As the public’s exposure to digital assets increases, everyone from institutional investors to individual enthusiasts and curious dabblers alike will be wise to consider the accompanying increased legal exposure. One example of an emerging area of law surrounding digital assets relates to various false claims acts (“FCA”). Several states authorize FCA suits based on tax claims. Specifically, Delaware, Florida, Illinois, Indiana, Nevada, New York, Rhode Island and the District of Columbia authorize FCA suits based on tax liability due to not reporting income. State attorneys general are poised to be at the forefront of this emerging area of law.
Recently, New York Attorney General Letitia James issued a warning to digital asset investors and tax advisors. The warning was clear: pay taxes on virtual investments or risk being the target of an FCA investigation. Notably, James cautioned “[t]he consequences of a taxpayer’s failure to properly report income derived from transactions involving cryptocurrency are potentially far-reaching and severe” and could “result in taxpayer liability under the New York False Claims Act, which carries with it triple damages, interest, and penalties … New York False Claims Act liability may also extend to tax professionals advising clients about the taxability of cryptocurrency transactions.” Given the frequent collaboration amongst state attorneys general, James is not alone.

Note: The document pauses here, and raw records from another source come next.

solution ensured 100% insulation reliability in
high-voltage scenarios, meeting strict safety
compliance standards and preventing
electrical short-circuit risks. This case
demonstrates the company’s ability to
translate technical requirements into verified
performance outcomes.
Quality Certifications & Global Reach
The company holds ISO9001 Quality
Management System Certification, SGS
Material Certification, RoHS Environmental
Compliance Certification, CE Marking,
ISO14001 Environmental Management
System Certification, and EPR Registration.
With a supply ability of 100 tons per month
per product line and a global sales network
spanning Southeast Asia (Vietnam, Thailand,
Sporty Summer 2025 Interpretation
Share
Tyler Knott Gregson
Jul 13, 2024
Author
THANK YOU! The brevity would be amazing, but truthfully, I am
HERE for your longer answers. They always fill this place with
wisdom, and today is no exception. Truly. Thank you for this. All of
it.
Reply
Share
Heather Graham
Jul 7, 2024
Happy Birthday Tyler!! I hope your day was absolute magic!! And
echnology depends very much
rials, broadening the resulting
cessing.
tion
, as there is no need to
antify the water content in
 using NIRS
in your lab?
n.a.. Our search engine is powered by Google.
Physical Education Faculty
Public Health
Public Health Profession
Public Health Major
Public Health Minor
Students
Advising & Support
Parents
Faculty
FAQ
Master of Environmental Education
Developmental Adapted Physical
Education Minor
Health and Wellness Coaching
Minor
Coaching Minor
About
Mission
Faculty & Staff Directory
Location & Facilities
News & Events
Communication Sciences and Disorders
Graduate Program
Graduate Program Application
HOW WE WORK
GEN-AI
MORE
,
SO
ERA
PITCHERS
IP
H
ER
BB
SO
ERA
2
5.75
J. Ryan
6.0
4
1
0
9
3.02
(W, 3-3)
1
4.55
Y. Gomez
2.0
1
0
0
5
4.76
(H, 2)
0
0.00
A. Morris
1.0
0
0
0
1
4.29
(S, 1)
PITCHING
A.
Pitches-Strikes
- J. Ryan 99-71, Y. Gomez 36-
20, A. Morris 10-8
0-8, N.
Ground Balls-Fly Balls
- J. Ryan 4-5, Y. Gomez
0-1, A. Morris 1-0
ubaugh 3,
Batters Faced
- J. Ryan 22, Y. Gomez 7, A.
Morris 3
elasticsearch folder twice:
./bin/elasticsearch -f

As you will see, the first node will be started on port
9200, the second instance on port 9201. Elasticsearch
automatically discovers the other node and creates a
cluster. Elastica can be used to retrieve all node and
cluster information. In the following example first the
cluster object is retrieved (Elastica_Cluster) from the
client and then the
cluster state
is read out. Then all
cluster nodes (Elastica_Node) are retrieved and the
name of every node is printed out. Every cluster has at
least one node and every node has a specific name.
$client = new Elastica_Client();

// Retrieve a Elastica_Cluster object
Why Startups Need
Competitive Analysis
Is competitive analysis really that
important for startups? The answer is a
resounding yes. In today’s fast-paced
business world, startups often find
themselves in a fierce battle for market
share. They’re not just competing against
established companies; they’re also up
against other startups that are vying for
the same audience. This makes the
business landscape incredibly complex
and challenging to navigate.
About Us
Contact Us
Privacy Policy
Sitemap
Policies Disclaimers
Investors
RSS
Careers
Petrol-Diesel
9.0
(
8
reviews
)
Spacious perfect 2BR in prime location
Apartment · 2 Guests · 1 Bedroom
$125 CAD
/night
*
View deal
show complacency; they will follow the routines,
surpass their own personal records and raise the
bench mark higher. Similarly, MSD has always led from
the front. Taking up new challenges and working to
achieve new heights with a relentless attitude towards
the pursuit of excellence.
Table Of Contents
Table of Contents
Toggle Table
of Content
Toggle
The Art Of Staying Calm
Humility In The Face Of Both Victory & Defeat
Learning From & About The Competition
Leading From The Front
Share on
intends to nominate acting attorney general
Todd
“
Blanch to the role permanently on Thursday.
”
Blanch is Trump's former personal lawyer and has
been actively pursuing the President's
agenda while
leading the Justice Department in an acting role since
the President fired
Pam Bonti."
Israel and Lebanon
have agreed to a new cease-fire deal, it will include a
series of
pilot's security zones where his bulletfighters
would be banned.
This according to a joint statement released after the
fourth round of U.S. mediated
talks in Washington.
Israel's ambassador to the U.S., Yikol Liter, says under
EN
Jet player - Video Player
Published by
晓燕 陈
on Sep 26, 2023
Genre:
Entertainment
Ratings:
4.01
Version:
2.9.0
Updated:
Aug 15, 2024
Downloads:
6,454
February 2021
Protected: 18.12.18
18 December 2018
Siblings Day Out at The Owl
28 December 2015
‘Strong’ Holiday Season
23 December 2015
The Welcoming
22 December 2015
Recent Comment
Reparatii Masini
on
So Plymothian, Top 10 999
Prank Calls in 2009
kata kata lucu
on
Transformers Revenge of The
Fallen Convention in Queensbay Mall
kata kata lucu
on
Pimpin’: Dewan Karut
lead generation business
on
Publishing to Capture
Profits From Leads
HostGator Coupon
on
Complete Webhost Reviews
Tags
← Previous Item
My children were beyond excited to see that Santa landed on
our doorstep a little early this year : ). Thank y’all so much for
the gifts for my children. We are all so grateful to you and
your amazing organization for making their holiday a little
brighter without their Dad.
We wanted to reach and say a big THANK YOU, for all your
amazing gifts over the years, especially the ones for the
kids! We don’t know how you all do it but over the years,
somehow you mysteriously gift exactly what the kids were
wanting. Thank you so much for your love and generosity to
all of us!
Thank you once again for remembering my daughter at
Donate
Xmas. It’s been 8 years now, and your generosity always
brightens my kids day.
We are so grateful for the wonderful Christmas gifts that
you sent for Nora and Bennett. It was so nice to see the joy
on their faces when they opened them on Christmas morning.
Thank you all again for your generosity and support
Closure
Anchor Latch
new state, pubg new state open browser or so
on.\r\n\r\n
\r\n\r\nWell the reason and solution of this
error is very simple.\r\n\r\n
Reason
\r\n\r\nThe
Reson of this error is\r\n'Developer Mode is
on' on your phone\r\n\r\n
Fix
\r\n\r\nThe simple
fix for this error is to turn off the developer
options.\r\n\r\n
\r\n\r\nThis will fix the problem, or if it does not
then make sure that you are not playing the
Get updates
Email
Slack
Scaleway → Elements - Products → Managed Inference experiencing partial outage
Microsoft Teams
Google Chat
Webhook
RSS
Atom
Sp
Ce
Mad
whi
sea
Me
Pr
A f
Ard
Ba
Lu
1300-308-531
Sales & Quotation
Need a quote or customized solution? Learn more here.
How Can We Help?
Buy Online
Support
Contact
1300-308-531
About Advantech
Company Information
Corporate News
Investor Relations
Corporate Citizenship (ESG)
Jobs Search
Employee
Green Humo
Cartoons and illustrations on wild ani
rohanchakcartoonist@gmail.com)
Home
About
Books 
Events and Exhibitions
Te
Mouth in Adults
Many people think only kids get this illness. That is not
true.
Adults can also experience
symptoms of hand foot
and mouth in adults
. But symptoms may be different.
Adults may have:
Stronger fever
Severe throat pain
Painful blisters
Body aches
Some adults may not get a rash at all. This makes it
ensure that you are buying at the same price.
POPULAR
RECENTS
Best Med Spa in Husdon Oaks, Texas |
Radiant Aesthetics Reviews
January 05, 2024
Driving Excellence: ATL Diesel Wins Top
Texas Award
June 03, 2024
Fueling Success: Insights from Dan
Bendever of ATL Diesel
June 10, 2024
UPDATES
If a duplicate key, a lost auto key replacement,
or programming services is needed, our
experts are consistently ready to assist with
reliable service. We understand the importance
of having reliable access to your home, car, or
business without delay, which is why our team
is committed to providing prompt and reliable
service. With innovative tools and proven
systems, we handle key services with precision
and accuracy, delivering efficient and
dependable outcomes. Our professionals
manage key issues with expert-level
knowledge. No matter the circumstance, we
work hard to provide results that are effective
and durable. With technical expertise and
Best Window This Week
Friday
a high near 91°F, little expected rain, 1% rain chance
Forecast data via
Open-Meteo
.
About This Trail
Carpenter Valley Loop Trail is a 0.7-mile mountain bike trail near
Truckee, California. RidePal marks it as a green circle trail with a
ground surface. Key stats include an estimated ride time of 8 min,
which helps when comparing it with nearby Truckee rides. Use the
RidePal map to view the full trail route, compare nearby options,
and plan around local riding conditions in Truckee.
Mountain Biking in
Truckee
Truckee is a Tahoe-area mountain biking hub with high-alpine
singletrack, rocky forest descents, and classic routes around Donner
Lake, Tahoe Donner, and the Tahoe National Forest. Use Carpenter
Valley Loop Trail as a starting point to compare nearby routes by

Indeed, in 2021, the District of Columbia amended its FCA, closely tracking New York’s statute. Washington, D.C.’s amendment enables the D.C. attorney general to bring FCA cases based on tax claims. The amendment also incentivizes private citizen whistleblowers to file qui tam complaints by providing between 15% and 30% of any recovery. D.C.’s FCA provides both civil and criminal penalties.
In light of the above-referenced FCA exposure, digital asset investors should consider potential taxable events. The most obvious example of a taxable event is cashing out of a digital asset investment. Other potential taxable events are less obvious. For example, crypto-to-crypto trades could be taxable events. Earning cryptocurrency through paychecks, staking or mining are taxable events. Likewise, using cryptocurrency to purchase goods or services would likely be such an event. To retain the ability to accurately report taxable events, investors should keep in mind the purchase date of a digital asset, the purchase price, the sale date, the name and quantity of each digital asset sold, and the market value of the digital asset at the time of sale.
Federal policy makers have also begun to focus on digital assets. The Infrastructure Investment and Jobs Act of 2021 (P.L. 117-58) included a provision to require brokers to report, for federal tax purposes, the transfer of digital assets to non-brokerage accounts. In addition, the White House recently included in its Fiscal Year 2023 budget several proposals related to digital assets. The proposals would:
- clarify that certain loans of securities involving digital assets would be tax-free;
- provide for information reporting for digital assets held in the United States by foreign persons and foreign passive entities;
- require U.S. taxpayers to disclose foreign accounts that hold digital assets in excess of $50,000; and
- modify the mark-to-market rules to allow a trader or dealer to elect to mark-to-market actively traded digital assets.
While none of the proposals have been enacted, Washington, D.C., is increasingly interested in identifying taxpayers with digital assets and ensuring that there is no tax avoidance.